Saturday, March 12, 2011

birthday's - gotta love 'em and hate 'em

Yep - happy birthday to me (and my sister in law and mother in law (she's in heaven now) - so I'm trying to be happy.  Its hard - my mom always made a big deal out of it- with the little things.  the scavenger hunt for a few presents in the morning, family dinner - whatever we wanted (typically for me banquet fried chicken and mashed potatoes - yummy) - anyhow - if you ever want to see the sad story go back in blog history to 2004- starts then!  I miss her SO MUCH - and my dearest husband misses his mom today - so it sucks.

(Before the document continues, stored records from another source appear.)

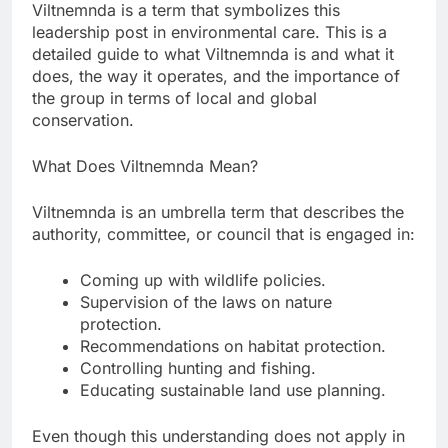
Viltnemnda is a term that symbolizes this
leadership post in environmental care. This is a
detailed guide to what Viltnemnda is and what it
does, the way it operates, and the importance of
the group in terms of local and global
conservation.
What Does Viltnemnda Mean?
Viltnemnda is an umbrella term that describes the
authority, committee, or council that is engaged in:
Coming up with wildlife policies.
Supervision of the laws on nature
protection.
Recommendations on habitat protection.
Controlling hunting and fishing.
Educating sustainable land use planning.
Even though this understanding does not apply in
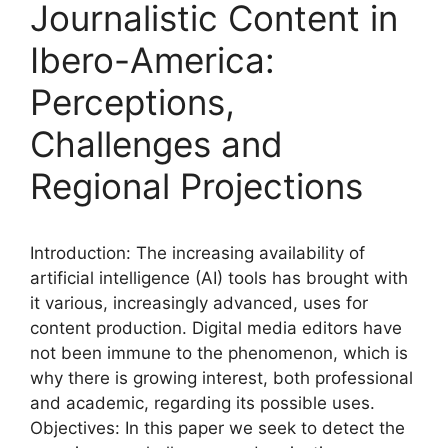
Journalistic Content in
Ibero-America:
Perceptions,
Challenges and
Regional Projections
Introduction: The increasing availability of
artificial intelligence (AI) tools has brought with
it various, increasingly advanced, uses for
content production. Digital media editors have
not been immune to the phenomenon, which is
why there is growing interest, both professional
and academic, regarding its possible uses.
Objectives: In this paper we seek to detect the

All to have the unknown of our future child. I finally met a facebook friend today - Rachel and her family she's been through this with Guatemala - so that was nice.  As she put it I'm probably numb - yep that's it.

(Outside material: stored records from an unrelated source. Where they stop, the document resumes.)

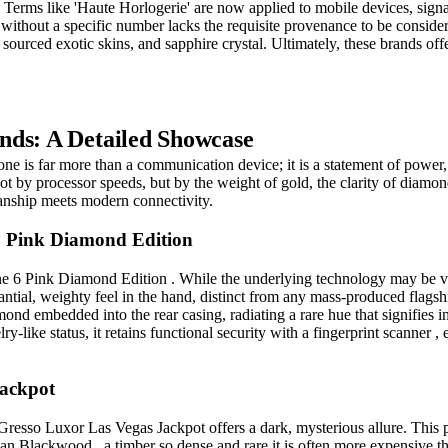
. Terms like 'Haute Horlogerie' are now applied to mobile devices, sig
e without a specific number lacks the requisite provenance to be consider
y sourced exotic skins, and sapphire crystal. Ultimately, these brands of
nds: A Detailed Showcase
hone is far more than a communication device; it is a statement of power
ot by processor speeds, but by the weight of gold, the clarity of diamon
anship meets modern connectivity.
6 Pink Diamond Edition
e 6 Pink Diamond Edition . While the underlying technology may be vint
tantial, weighty feel in the hand, distinct from any mass-produced flagsh
amond embedded into the rear casing, radiating a rare hue that signifies
y-like status, it retains functional security with a fingerprint scanner , 
Jackpot
Gresso Luxor Las Vegas Jackpot offers a dark, mysterious allure. This p
an Blackwood , a timber so dense and rare it is often more expensive th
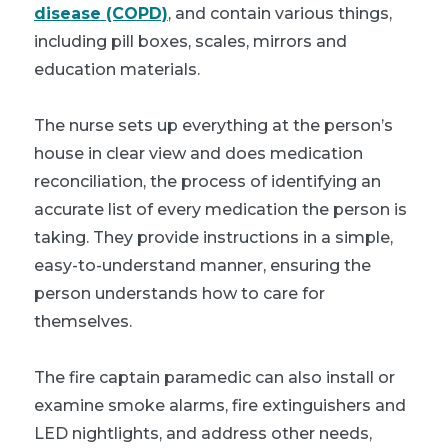
disease (COPD)
, and contain various things,
including pill boxes, scales, mirrors and
education materials.
The nurse sets up everything at the person’s
house in clear view and does medication
reconciliation, the process of identifying an
accurate list of every medication the person is
taking. They provide instructions in a simple,
easy-to-understand manner, ensuring the
person understands how to care for
themselves.
The fire captain paramedic can also install or
examine smoke alarms, fire extinguishers and
LED nightlights, and address other needs,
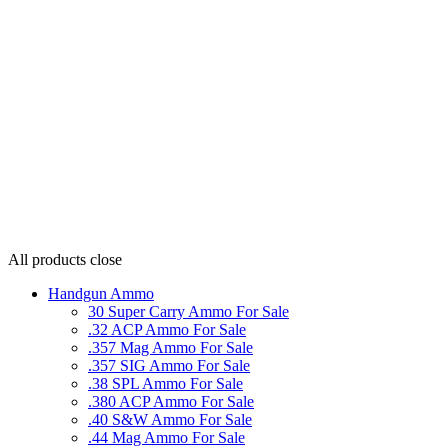
All products
close
Handgun Ammo
30 Super Carry Ammo For Sale
.32 ACP Ammo For Sale
.357 Mag Ammo For Sale
.357 SIG Ammo For Sale
.38 SPL Ammo For Sale
.380 ACP Ammo For Sale
.40 S&W Ammo For Sale
.44 Mag Ammo For Sale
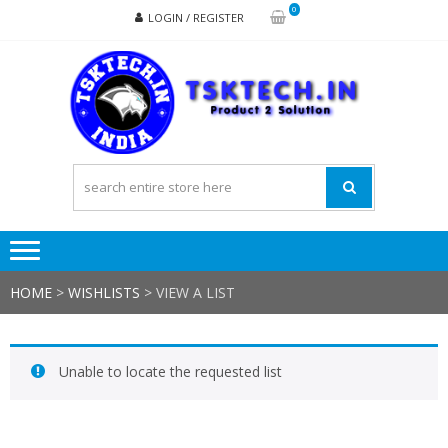
Skip
Skip
0
LOGIN / REGISTER
to
to
navigation
content
TSK
Products
to
Solutions
HOME
>
WISHLISTS
>
VIEW A LIST
Unable to locate the requested list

so to top it all off our van that was in the shop yesterday $$$ - hit a nice pot hole - not hard to do in Detroit suburbs - I hit the same one earlier in the day - but one flat and possibly two bent rims- great!  more $$$ - ha like we have it - gotta love fate or life - whatever you want to call it - it sucks sometimes.  And guess what - they are brand new tires too!  - just loving the joke there -

so hopefully tomorrow brings us much needed good luck - we have our small group an that's good - and just  a meeting that NEEDS to turn positive.

so here I am  alone typing this missing family - my dad's moved away and my brother had stuff going on I just wish My family was one larger - one more little one  I thought I'd have that wish next year - but now I have to wonder.  I"ll be a new mom at 42 - Lord help me.

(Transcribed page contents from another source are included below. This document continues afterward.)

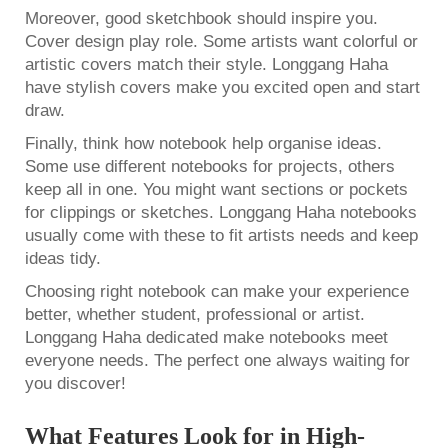
Moreover, good sketchbook should inspire you.
Cover design play role. Some artists want colorful or
artistic covers match their style. Longgang Haha
have stylish covers make you excited open and start
draw.
Finally, think how notebook help organise ideas.
Some use different notebooks for projects, others
keep all in one. You might want sections or pockets
for clippings or sketches. Longgang Haha notebooks
usually come with these to fit artists needs and keep
ideas tidy.
Choosing right notebook can make your experience
better, whether student, professional or artist.
Longgang Haha dedicated make notebooks meet
everyone needs. The perfect one always waiting for
you discover!
What Features Look for in High-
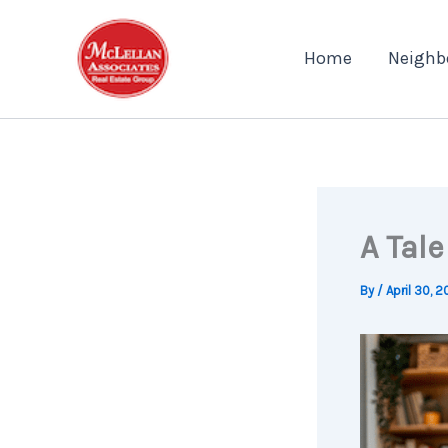
Skip
to
Home
Neighb
content
A Tal
By
/
April 30, 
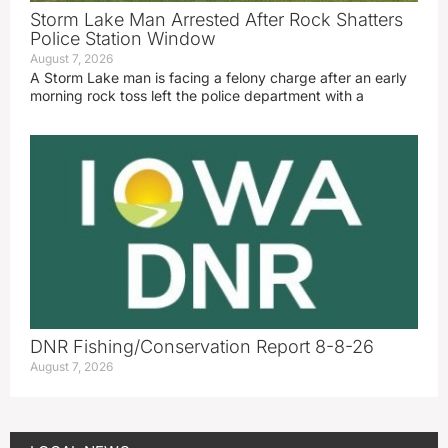
Storm Lake Man Arrested After Rock Shatters
Police Station Window
August 7, 2026
A Storm Lake man is facing a felony charge after an early
morning rock toss left the police department with a
DNR Fishing/Conservation Report 8-8-26
August 7, 2026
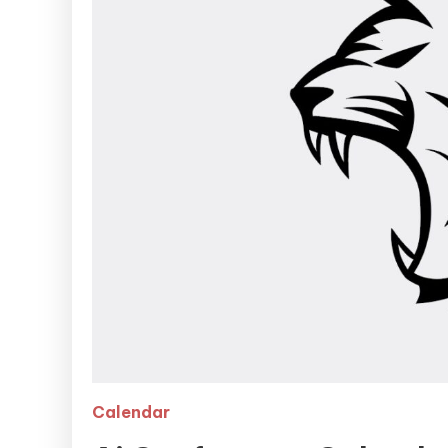
Calendar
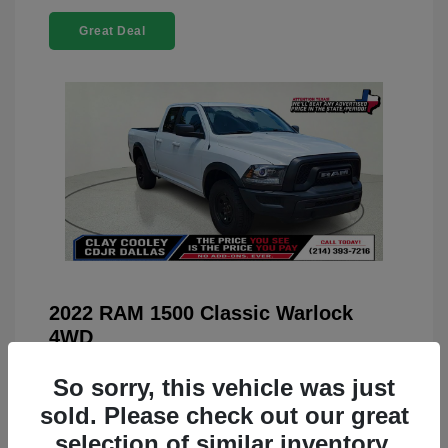
Great Deal
2022 RAM 1500 Classic Warlock
4WD
You Price
$23,899
So sorry, this vehicle was just
Doc Fee
+$225
sold. Please check out our great
selection of similar inventory.
Your Price
$24,124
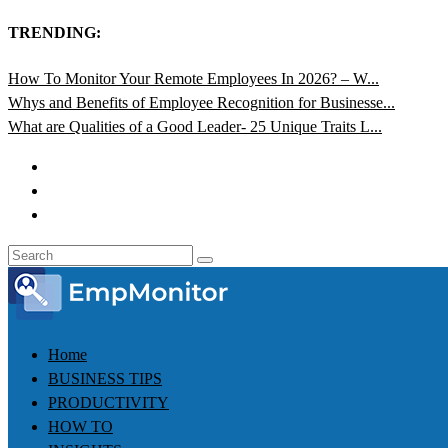
TRENDING:
How To Monitor Your Remote Employees In 2026? – W...
Whys and Benefits of Employee Recognition for Businesse...
What are Qualities of a Good Leader- 25 Unique Traits L...
Home
BUSINESS TIPS
PRODUCTIVITY
HOW TO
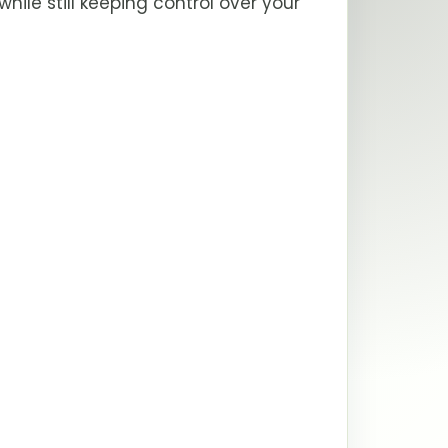
le still keeping control over your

ok - yeah depressing but I think it is this way in adoption with holidays- always hoping the next one you have your child - I just don't know if that will be the case - but I did get some good books - can't wait to start reading them.

Have a good night all - thanks for reading my thoughts - and remember - turn those clocks a head.
Gail

1 comment:

jbruner said...

Hang in there Gail! I know you are missing your Mom. After 20 years I still miss my Dad and it catches me at the weirdest times. The whole adoption journey is a roller coaster ride with many ups and downs but it is all in God's hands.